A successful artist’s work nearly always survives beyond the artist’s death—but how do you actively preserve, and perpetuate their ideas? Take pioneering rule breaker Robert Rauschenberg, whose artworks from the 1950s through to the early 2000s questioned the very meaning of art. Like the blank canvases he called his White Paintings (which were said to have inspired fellow Black Mountain College alumnus and close friend John Cage’s silent musical score, 4’33”), his collages made from Moroccan trash (the ones he didn’t sell he threw into a river), his stuffed goat or his blank piece of paper with the self-explanatory title Erased de Kooning Drawing (1953), an artwork said to have taken him one month and 40 erasers to complete. When Rauschenberg died in 2008, leaving behind him a legacy that existed not just in museums but in people’s inspiration, the question was, how do you caretake a vision once the visionary is gone? How do you ensure that ideas live, breathe and continue to evolve?
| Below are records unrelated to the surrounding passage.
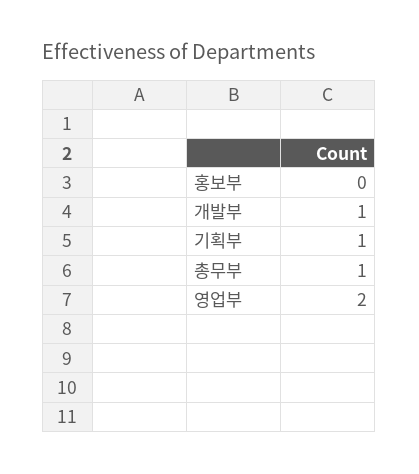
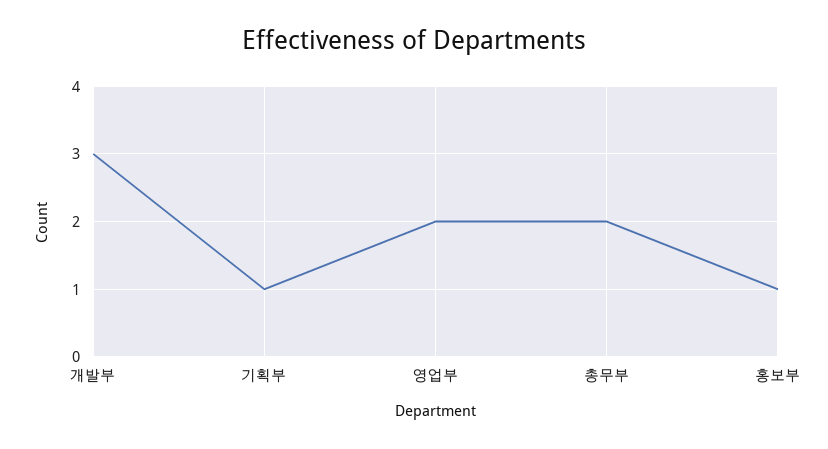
  {
-   "홍보부": 0,
+   "홍보부": 1,
-   "개발부": 1,
+   "개발부": 3,
    "기획부": 1,
-   "총무부": 1,
+   "총무부": 2,
    "영업부": 2
  }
The task was entrusted to a woman named Christy MacLear, who, as head of the Robert Rauschenberg Foundation, is dedicated to keeping not just the work but the ideals of Robert Rauschenberg alive. “What we do is defined singularly by the values that we have defined, and those values were defined by the people who were closest to Bob,” says MacLear. “So it’s not just that we give grants, it’s that we give grants to things that are fearless, that are creative problem-solving, that are global-minded and interested in peacekeeping across borders. We will fund projects that may fail because we are funding risk-seeking or catalytic types of moments in an artist’s career.”
The foundation provides a sanctuary where artists can push the boundaries of their own vision, à la Rauschenberg. Rauschenberg’s former home and studio on Captiva Island off the coast of Fort Myers, Florida, is now a 20-acre compound accepting 10 new artists every five weeks from varying geographies and disciplines. And the rest is up to them. “They get to come in, they get a house, they get a studio or a dance studio or a sound studio and they get to work on their artistic practice,” says MacLear. “We don’t expect anything to come out of it and we don’t ask them to give us anything in return. What we find is that most artists come in and with that degree of liberty, they actually expand their artistic disciplines. We find that with that open space for their creative practice, they interact and try something entirely new.”
Performance artist Laurie Anderson is an alumnus—as are many emerging artists. Some go on to become well known for their art, some don’t. While on Captiva, they are all rewarded equally, though. Rewarded for being risk takers and fulfilling the foundation’s goal of seeding new generations of rule breakers—artists after Rauschenberg’s own heart.